I receive a lot of subscriber questions, and while I cannot answer them all, I wanted to specifically address three of them that key in on recurring themes in this community– second citizenship, investing, international opportunities, corporate structures, banking, and gold/silver storage.
1) Paul asks– “I was wondering what your 1st choice would be in setting up an online business offshore. Which country would be best for business structure, hosting, and merchant accounts?”
There are a lot of great reasons to have an online business– portability, scalability, maneuverability. You can go from zero to profit very quickly, and the Internet allows people to live and work anywhere on the globe.
Most importantly, though, online enterprises provide a great opportunity to easily plant multiple flags in a cost efficient way; you can live in one country, have citizenship in another, have your business structured in another, process credit cards in another, and have your servers based in another.
This prevents significant influence from any single government over your business. As to the right jurisdiction? This is a tough call because it really depends on your country of citizenship and your country of residence.
The United States, for example, is one of a handful of countries that tax its residents on their worldwide income. Some people with online businesses think they are smart because they structure their business in some Panamanian IBC and/or process credit card transactions offshore.
Then they don’t report the income and hold everything offshore.
Not only is this a completely bonehead move, it’s largely illegal. The IRS has clear rules for what it calls ‘check the box’ entities, as well as how to determine the source of income.
I’m going to be talking about this much more in the future, but for now, the bottom line is simple: with a well-structured plan, it is possible to set up an online business to maximize your personal tax advantage while minimizing sovereign risk.
There is great danger, however, in establishing an overseas structure without performing substantial research into the tax implications of your home country.
I’m going to help you solve this problem in a few weeks– early next year, I will bring you some really valuable information from some top North American tax advisers who specialize in offshore structures; they’ll teach you what you need to watch out for.
For instance, you may want to consider structuring your business in a country that has a comprehensive tax treaty with your home country. Switzerland is a great example that has treaties with both the US and Canada. Zero-tax jurisdictions like Panama or BVI do not have tax treaties.
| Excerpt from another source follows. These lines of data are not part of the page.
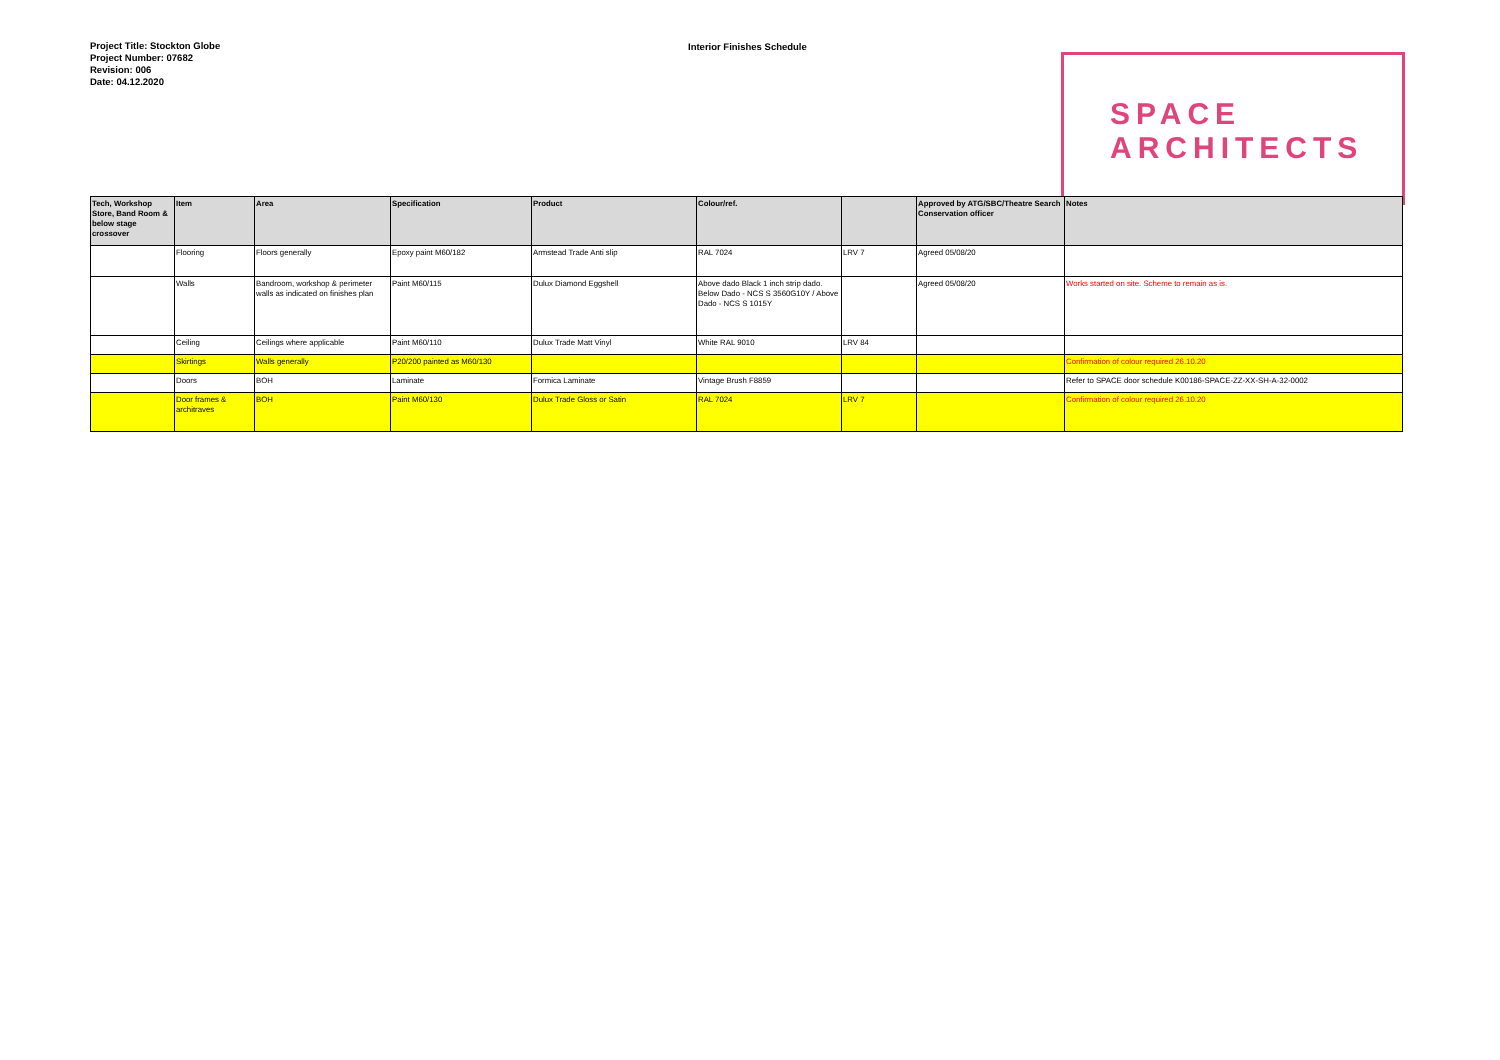Project Title: Stockton Globe
Project Number: 07682
Revision: 006
Date: 04.12.2020
Interior Finishes Schedule
SPACE
ARCHITECTS
| Tech, Workshop Store, Band Room & below stage crossover | Item | Area | Specification | Product | Colour/ref. | | Approved by ATG/SBC/Theatre Search Conservation officer | Notes |
| --- | --- | --- | --- | --- | --- | --- | --- | --- |
| | Flooring | Floors generally | Epoxy paint M60/182 | Armstead Trade Anti slip | RAL 7024 | LRV 7 | Agreed 05/08/20 | |
| | Walls | Bandroom, workshop & perimeter walls as indicated on finishes plan | Paint M60/115 | Dulux Diamond Eggshell | Above dado Black 1 inch strip dado. Below Dado - NCS S 3560G10Y / Above Dado - NCS S 1015Y | | Agreed 05/08/20 | Works started on site. Scheme to remain as is. |
| | Ceiling | Ceilings where applicable | Paint M60/110 | Dulux Trade Matt Vinyl | White RAL 9010 | LRV 84 | | |
| | Skirtings | Walls generally | P20/200 painted as M60/130 | | | | | Confirmation of colour required 26.10.20 |
| | Doors | BOH | Laminate | Formica Laminate | Vintage Brush F8859 | | | Refer to SPACE door schedule K00186-SPACE-ZZ-XX-SH-A-32-0002 |
| | Door frames & architraves | BOH | Paint M60/130 | Dulux Trade Gloss or Satin | RAL 7024 | LRV 7 | | Confirmation of colour required 26.10.20 |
More to follow on this in a few weeks, it’s an incredibly important topic that merits more than a short-answer.
2) Peter asks: “What do you think about Israel? In spite of all the political unrest in the news, Israel has a growing GDP and has a decreasing trade deficit.”
This is a great question. My take on Israel is that it’s a great place for second (fairly valuable) citizenship. If you’re willing to convert to Judaism and live in Israel for a bit, you can obtain an Israeli passport fairly easily.
Other than that, I’m not keen on investing in the country; it’s too closely tied with the United States, and there is no ‘blood in the streets’ discount that you would expect of a nation perpetually at war.
If you compare Israel to a place like Sri Lanka, there is no contest when it comes to value.
3) Stefan asks: “I have an account at DBS (Singapore) but they do not give any information about bankruptcy protection. Do you know anything about this? Do you prefer other Singapore banks? Any idea for a safe deposit box in Singapore?”
I can’t comment specifically on DBS, but you should always, ALWAYS, feel comfortable with the balance sheet of your financial institution. Banks in the US are backed by the FDIC, and this gives some people confidence in their account value.
I am not one of them. I bank overseas because I trust in the financial solvency of overseas institutions, but it means I have to do my homework.
Even the most cursory analysis can say a lot about a bank– what is their ratio of liquid assets to deposits? Does the loan portfolio consist of ticking time bombs? How well are they provisioned against loss?
This is why I wrote about Islamic banking a few weeks ago; based on requirements of their religious law, Islamic banks tend to have higher capital adequacy ratios, providing a greater cushion against insolvency in the event of a financial cataclysm.
There are several Islamic banking institutions in Singapore, though overall I’m quite confident in the country’s financial infrastructure. I rely on it myself.
As for gold storage in Singapore, look at Cisco-Certis. Their facilities have fantastic security, and the boxes are reasonably priced.